- Collection entries:
[Start of section]
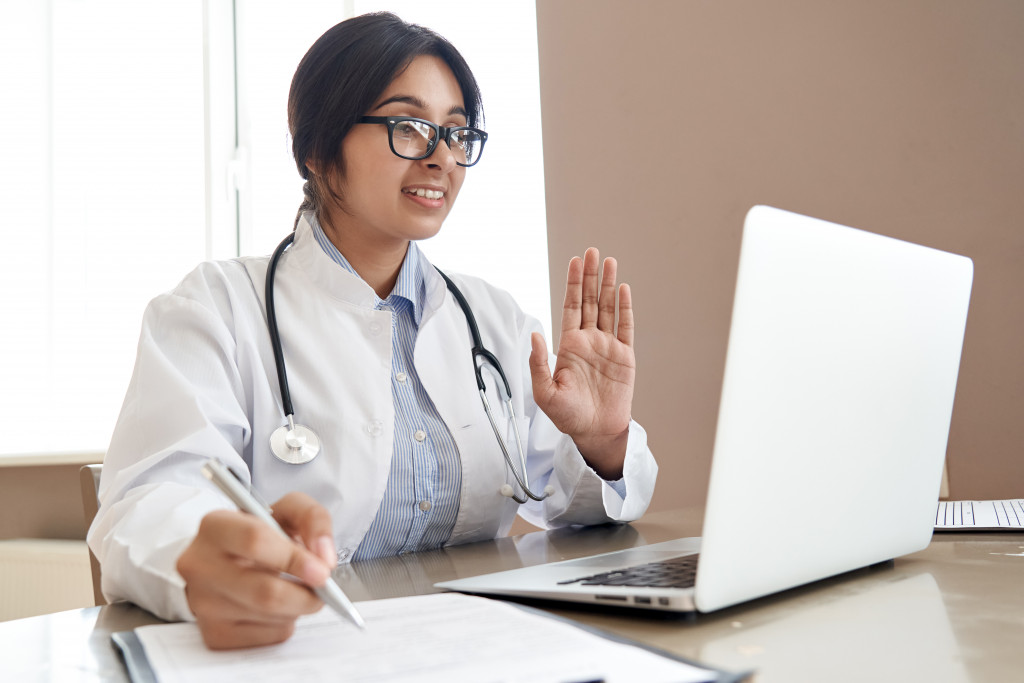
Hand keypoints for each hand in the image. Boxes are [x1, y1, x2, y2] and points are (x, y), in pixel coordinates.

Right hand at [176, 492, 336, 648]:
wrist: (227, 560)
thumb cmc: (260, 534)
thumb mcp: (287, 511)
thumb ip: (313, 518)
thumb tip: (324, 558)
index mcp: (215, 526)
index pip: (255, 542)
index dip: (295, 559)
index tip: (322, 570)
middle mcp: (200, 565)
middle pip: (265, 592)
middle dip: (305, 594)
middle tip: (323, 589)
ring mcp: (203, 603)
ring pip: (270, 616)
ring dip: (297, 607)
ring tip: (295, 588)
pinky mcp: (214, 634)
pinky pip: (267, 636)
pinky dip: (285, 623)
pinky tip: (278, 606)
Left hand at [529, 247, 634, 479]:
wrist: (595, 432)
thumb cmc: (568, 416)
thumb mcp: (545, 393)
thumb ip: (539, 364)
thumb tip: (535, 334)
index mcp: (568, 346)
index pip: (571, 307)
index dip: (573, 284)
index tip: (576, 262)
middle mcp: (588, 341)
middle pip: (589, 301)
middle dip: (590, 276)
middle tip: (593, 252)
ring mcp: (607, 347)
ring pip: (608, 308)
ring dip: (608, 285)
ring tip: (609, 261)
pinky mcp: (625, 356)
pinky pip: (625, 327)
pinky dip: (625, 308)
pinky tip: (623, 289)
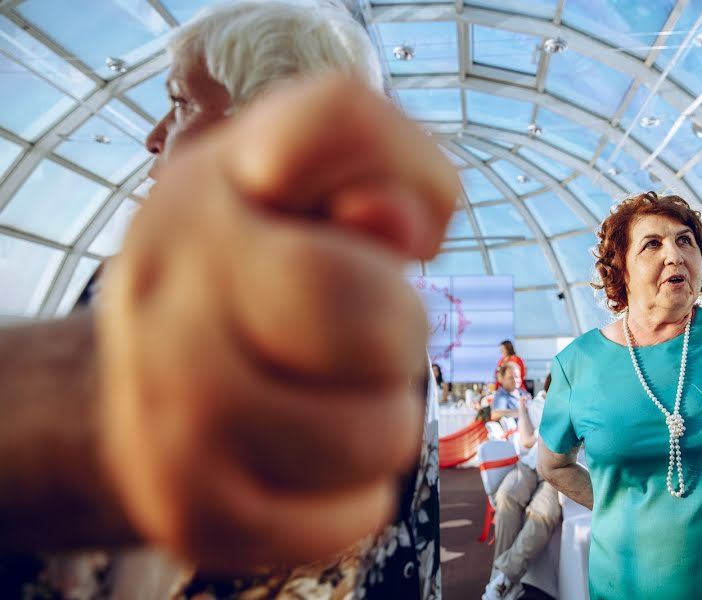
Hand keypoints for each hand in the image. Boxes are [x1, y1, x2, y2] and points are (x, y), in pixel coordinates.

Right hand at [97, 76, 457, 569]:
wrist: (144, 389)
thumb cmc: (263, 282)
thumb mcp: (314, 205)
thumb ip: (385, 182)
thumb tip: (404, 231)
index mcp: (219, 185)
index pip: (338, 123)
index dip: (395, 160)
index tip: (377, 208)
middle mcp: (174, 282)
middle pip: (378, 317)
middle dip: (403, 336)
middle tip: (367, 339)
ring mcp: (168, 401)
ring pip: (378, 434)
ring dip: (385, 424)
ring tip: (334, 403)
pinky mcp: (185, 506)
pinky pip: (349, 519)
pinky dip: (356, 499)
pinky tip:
[End of section]
- What you have to do:
Give the lines again exactly, beginning with the first line of the records above and ending with the line that contains "wrist: (595, 432)", and include no pictures.

- Task output:
Hand keypoints for each hand in the image. Boxes are [x1, y1, x2, y2] and points are (x, y), in pixel coordinates.

Right hand at [176, 492, 336, 648]:
wrist: (227, 560)
thumb cmc: (260, 534)
thumb mcp: (287, 511)
thumb ip: (313, 518)
thumb tip: (324, 558)
index mcp: (215, 526)
index pip: (255, 542)
index dip: (295, 559)
index tip: (322, 570)
middle mcp: (200, 565)
middle pip: (265, 592)
middle dip: (305, 594)
middle tip: (323, 589)
ring mcp: (203, 603)
ring pip: (270, 616)
ring dip: (297, 607)
ring tip: (295, 588)
pinky mcp: (214, 634)
pinky pip: (267, 636)
pinky dip: (285, 623)
pinky tip: (278, 606)
Left hand at [529, 247, 634, 479]:
wrist: (595, 432)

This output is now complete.